First, it’s important to remember that the pre-Passion portions of Luke’s Gospel anticipate the suffering and death of Jesus in ways that are unique. For example, the idea of Jesus as King and his kingdom, which we see featured in Luke’s Passion narrative, are anticipated very early in Luke’s gospel with Gabriel’s annunciation to Mary that: “He will reign over the house of Jacob forever, and of his kingdom there will be no end.” As well, Simeon’s prediction of a sword “piercing” the soul of Mary anticipates the death of her son in the Passion. The vanquished devil we see at the conclusion of Jesus’ temptations “departs from Jesus until an opportune time,” which, of course, looks ahead to the satanically-inspired conspiracy against Jesus we read of in Luke 22. Finally, the description of Herod Antipas’ desire to see Jesus in Luke 9 anticipates Jesus’ later meeting with Herod in Jerusalem. 

Second, the events of the Passion unfold under the control of Jesus, who, ironically, is also their victim. The narrative is propelled forward through the prayers of Jesus: for instance, Jesus’s prayer at the Last Supper for Peter that his “faith may not fail” and that he would “strengthen” his fellow-disciples; Jesus’s command to his disciples to “pray that [they] many not come into the time of trial” and his own prayer just prior to his arrest; or, Jesus’s prayer of forgiveness for his executioners and his concluding prayer at the moment of his death, “Father, into your hands I commend my spirit.” 

And third, in his Passion narrative, Luke is looking ahead to his second volume – the Acts of the Apostles.

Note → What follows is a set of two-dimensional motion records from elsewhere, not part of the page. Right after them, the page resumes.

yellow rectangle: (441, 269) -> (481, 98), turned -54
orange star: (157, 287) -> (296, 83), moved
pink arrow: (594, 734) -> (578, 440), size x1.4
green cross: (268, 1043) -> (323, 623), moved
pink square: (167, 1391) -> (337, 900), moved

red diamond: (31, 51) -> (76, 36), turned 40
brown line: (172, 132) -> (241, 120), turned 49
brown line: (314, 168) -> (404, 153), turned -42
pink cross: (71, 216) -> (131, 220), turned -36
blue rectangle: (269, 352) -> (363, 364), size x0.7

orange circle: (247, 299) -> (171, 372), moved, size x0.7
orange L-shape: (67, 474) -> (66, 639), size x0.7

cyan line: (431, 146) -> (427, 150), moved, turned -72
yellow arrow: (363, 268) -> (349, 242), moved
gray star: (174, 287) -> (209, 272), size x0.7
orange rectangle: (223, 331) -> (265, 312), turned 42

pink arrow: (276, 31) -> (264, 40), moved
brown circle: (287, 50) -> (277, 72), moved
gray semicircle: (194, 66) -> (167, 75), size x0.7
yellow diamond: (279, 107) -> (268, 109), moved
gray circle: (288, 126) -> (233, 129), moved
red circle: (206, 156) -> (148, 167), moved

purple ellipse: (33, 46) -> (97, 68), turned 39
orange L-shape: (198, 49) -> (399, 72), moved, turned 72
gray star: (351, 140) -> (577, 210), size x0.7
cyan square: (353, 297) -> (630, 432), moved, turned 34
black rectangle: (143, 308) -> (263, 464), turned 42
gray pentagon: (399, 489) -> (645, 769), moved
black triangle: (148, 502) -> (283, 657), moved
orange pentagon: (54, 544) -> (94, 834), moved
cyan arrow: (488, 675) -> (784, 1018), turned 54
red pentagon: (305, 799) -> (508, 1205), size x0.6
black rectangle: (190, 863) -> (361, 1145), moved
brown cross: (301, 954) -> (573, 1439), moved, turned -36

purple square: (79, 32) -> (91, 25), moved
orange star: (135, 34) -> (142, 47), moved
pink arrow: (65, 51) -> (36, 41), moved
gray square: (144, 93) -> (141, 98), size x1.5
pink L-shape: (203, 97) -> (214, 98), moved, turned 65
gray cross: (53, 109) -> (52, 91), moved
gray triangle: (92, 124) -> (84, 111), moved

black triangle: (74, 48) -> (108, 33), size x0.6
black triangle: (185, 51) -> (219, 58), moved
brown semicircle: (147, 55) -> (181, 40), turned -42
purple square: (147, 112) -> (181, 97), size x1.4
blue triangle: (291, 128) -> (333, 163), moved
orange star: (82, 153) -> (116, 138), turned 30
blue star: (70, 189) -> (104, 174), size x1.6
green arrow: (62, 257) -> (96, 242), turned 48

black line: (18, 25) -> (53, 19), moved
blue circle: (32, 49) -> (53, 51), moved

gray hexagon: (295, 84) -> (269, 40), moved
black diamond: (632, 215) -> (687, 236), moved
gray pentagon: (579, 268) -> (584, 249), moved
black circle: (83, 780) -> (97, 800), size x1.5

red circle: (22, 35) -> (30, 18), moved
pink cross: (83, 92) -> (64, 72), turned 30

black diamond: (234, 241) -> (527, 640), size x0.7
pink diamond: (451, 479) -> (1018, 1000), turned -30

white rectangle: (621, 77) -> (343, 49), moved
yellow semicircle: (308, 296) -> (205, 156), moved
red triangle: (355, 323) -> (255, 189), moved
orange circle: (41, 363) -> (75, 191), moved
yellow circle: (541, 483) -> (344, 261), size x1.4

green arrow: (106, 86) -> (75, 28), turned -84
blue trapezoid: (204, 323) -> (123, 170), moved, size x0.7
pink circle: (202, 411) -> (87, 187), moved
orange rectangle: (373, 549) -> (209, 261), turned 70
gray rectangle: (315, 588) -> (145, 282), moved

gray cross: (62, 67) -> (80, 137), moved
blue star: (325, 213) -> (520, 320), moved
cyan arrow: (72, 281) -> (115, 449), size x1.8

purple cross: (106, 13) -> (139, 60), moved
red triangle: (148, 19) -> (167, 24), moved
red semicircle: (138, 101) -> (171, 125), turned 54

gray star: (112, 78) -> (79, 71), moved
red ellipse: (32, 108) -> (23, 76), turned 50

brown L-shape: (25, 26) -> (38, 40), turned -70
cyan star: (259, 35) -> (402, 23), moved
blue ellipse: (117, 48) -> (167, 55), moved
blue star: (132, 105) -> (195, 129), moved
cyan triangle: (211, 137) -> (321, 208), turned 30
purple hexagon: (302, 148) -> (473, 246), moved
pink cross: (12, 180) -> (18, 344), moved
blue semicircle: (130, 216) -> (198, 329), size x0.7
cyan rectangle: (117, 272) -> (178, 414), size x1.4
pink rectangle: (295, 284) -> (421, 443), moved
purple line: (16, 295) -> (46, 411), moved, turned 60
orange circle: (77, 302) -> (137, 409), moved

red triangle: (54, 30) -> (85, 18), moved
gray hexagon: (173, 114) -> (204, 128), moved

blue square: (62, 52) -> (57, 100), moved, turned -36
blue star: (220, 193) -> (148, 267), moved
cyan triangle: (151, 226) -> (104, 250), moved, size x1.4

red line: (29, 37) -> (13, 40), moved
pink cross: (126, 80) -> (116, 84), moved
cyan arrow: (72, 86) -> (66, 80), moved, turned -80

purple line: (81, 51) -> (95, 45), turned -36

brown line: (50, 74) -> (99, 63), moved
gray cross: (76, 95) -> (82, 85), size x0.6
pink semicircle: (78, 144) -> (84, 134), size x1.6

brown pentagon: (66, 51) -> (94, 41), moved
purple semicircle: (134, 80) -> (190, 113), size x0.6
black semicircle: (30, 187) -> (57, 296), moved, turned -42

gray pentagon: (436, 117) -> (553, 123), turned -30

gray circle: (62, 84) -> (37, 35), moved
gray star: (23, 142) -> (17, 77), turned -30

Not only does the Passion of Jesus foreshadow the arrest, trial and death of Stephen in Acts, Luke’s Passion and resurrection narratives anticipate the post-ascension activity of the disciples of Jesus in and around Jerusalem. They do not desert Jesus in Luke’s Gospel and Acts as they do in Matthew and Mark. Instead, we read in Acts that Jesus “ordered them not to leave Jerusalem, but to wait there for the promise of the Father” and the baptism of the Holy Spirit, for the proclamation of the Good News of Jesus the Messiah “is to be proclaimed in his name to all nations, beginning from Jerusalem” (Luke 24:47). 

In Luke’s mind, the prayer-propelled events of the Passion of Jesus anticipate the Holy Spirit-propelled proclamation of the Gospel, beginning “in Jerusalem, in all Judea and Samaria, and to the ends of the earth.” Thus, there is much that is unique and distinctly “Lukan” in Luke’s Passion Narrative, distinctive features and perspectives that are particularly worth considering during Holy Week in Year C, the Year of Luke. 

The Reverend Canon Dr Bob Derrenbacker is dean of Trinity College Theological School.